Acorralado y sin ideas, la desesperación se hizo cargo de la
situación reaccionando ante Miriam como si fuera ella la culpable de
aquel desaguisado. Sin éxito, intenté persuadirla para que me
dejara sólo y simplemente se olvidara de lo ocurrido.
- Miriam, déjame en paz. Como verás, no es un buen momento.
- Ven aquí.
- ¡No!
- Vamos a ver, ¿se puede saber que mosca te ha picado? ¿Me he perdido algo? ¿En serio vas a dejar que esta panda de gilipollas te amarguen la fiesta? No te ofendas, pero me niego a creer que el chico duro y luchador del que me enamoré vaya a derrumbarse ante cuatro “graciosillos” de poca monta.
- Tú no lo entiendes, Miriam. Es mucho más complicado que todo eso.

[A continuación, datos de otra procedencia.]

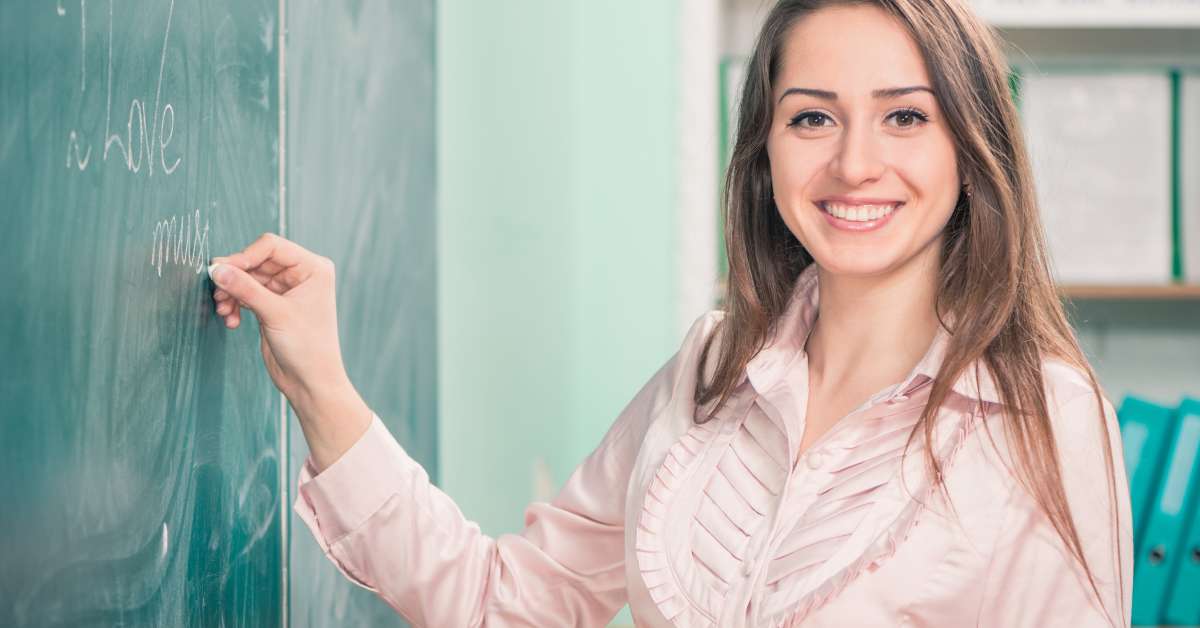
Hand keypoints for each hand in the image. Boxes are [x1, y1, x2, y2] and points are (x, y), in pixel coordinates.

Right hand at [210, 233, 370, 470]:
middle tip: (217, 292)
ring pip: (248, 279)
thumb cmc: (307, 348)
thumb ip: (245, 289)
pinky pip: (247, 294)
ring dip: (232, 292)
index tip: (222, 270)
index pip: (271, 247)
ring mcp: (286, 290)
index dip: (244, 256)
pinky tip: (231, 320)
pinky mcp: (273, 305)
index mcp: (313, 268)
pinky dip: (236, 304)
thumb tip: (216, 269)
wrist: (311, 382)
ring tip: (224, 310)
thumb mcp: (275, 314)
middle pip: (256, 262)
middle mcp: (301, 275)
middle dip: (235, 277)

- Bien, sorpréndeme. Aquí me tienes. Deléitame con esa aparente complejidad que se permite el lujo de alejarme de la persona a la que más quiero en esta vida.

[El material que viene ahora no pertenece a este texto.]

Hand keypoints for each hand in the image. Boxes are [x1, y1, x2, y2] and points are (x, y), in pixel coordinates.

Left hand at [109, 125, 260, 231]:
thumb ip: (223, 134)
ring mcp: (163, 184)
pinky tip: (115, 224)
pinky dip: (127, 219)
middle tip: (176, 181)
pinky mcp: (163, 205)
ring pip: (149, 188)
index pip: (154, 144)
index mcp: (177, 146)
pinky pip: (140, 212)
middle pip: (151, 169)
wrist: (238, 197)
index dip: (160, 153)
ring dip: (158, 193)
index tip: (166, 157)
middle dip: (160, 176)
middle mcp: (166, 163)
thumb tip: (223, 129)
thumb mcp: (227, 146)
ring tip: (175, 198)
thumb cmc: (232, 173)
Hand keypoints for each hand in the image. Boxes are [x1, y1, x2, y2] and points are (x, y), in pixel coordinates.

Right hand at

- Miriam. Por favor, ya me conoces.
- ¡Ni Miriam ni hostias! Tú también me conoces a mí y sabes que todos los payasos que están gritando ahí fuera me importan un bledo. Sólo estoy aquí por ti, porque jamás te había visto tan agobiado. Ni cuando recibías un aviso del director tras otro por tus reincidentes retrasos. Así que creo que merezco una explicación. Y no se te ocurra repetir eso de que es complicado. No me gusta ver como mi novio me huye por todo el instituto como si fuese la portadora de algún mal contagioso. Hasta donde yo sé, no he hecho nada que te haya podido molestar, ¿o sí?
Hundido
y sin salida, no pude sino respirar hondo y pedirle que se sentara,
pasando por alto uno de los momentos más especiales con que me había
encontrado en todo el día. La emoción del momento le había llevado
a referirse a mi como su novio. Un placer para mis oídos, un punto
de inflexión en nuestra relación que me veía obligado a obviar
ante lo delicado de nuestra conversación.
- Está bien, si eso es lo que quieres, creo que tienes toda la razón. Te mereces una explicación.